• _Records from a data source_:
=======

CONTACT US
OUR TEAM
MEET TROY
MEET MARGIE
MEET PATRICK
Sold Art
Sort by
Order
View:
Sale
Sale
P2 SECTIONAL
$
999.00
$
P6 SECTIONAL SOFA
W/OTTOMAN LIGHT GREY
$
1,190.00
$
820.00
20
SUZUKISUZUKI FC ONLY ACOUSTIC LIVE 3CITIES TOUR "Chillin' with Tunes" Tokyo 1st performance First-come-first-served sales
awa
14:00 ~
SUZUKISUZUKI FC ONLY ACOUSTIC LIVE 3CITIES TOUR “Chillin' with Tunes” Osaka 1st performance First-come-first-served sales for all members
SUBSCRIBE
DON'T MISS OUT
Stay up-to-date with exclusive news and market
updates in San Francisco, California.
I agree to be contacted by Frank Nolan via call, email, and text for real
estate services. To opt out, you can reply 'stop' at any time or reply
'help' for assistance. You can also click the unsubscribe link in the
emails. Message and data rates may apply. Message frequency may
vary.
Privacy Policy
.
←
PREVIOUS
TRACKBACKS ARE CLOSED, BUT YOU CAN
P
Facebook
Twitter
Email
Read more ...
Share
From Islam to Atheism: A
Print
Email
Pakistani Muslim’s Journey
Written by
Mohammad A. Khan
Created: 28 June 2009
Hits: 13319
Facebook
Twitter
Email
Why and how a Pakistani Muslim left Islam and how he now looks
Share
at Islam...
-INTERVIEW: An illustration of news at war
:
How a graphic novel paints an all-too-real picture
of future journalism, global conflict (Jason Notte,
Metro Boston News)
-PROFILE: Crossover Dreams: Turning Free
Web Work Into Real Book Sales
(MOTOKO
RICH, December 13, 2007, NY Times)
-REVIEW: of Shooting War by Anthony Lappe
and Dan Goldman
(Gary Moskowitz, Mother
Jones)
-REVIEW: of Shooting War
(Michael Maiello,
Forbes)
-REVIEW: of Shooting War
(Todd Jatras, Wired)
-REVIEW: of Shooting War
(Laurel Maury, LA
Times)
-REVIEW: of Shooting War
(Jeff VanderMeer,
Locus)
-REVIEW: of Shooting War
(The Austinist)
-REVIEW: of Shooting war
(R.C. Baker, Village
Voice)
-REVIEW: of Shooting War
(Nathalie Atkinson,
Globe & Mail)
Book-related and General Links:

=======

Print every line of all the items above again, unchanged and in the same order.

• _OUTPUT FOR THIS TASK_:
CONTACT US
OUR TEAM
MEET TROY
MEET MARGIE
MEET PATRICK
Sold Art
Sort by
Order
View:
Sale
Sale
P2 SECTIONAL
$
999.00
$
P6 SECTIONAL SOFA
W/OTTOMAN LIGHT GREY
$
1,190.00
$
820.00
20
SUZUKISUZUKI FC ONLY ACOUSTIC LIVE 3CITIES TOUR "Chillin' with Tunes" Tokyo 1st performance First-come-first-served sales
awa
14:00 ~
SUZUKISUZUKI FC ONLY ACOUSTIC LIVE 3CITIES TOUR “Chillin' with Tunes” Osaka 1st performance First-come-first-served sales for all members
SUBSCRIBE
DON'T MISS OUT
Stay up-to-date with exclusive news and market
updates in San Francisco, California.
I agree to be contacted by Frank Nolan via call, email, and text for real
estate services. To opt out, you can reply 'stop' at any time or reply
'help' for assistance. You can also click the unsubscribe link in the
emails. Message and data rates may apply. Message frequency may
vary.
Privacy Policy
.
←
PREVIOUS
TRACKBACKS ARE CLOSED, BUT YOU CAN
P
Facebook
Twitter
Email
Read more ...
Share
From Islam to Atheism: A
Print
Email
Pakistani Muslim’s Journey
Written by
Mohammad A. Khan
Created: 28 June 2009
Hits: 13319
Facebook
Twitter
Email
Why and how a Pakistani Muslim left Islam and how he now looks
Share
at Islam...
-INTERVIEW: An illustration of news at war
:
How a graphic novel paints an all-too-real picture
of future journalism, global conflict (Jason Notte,
Metro Boston News)
-PROFILE: Crossover Dreams: Turning Free
Web Work Into Real Book Sales
(MOTOKO
RICH, December 13, 2007, NY Times)
-REVIEW: of Shooting War by Anthony Lappe
and Dan Goldman
(Gary Moskowitz, Mother
Jones)
-REVIEW: of Shooting War
(Michael Maiello,
Forbes)
-REVIEW: of Shooting War
(Todd Jatras, Wired)
-REVIEW: of Shooting War
(Laurel Maury, LA
Times)
-REVIEW: of Shooting War
(Jeff VanderMeer,
Locus)
-REVIEW: of Shooting War
(The Austinist)
-REVIEW: of Shooting war
(R.C. Baker, Village
Voice)
-REVIEW: of Shooting War
(Nathalie Atkinson,
Globe & Mail)
Book-related and General Links:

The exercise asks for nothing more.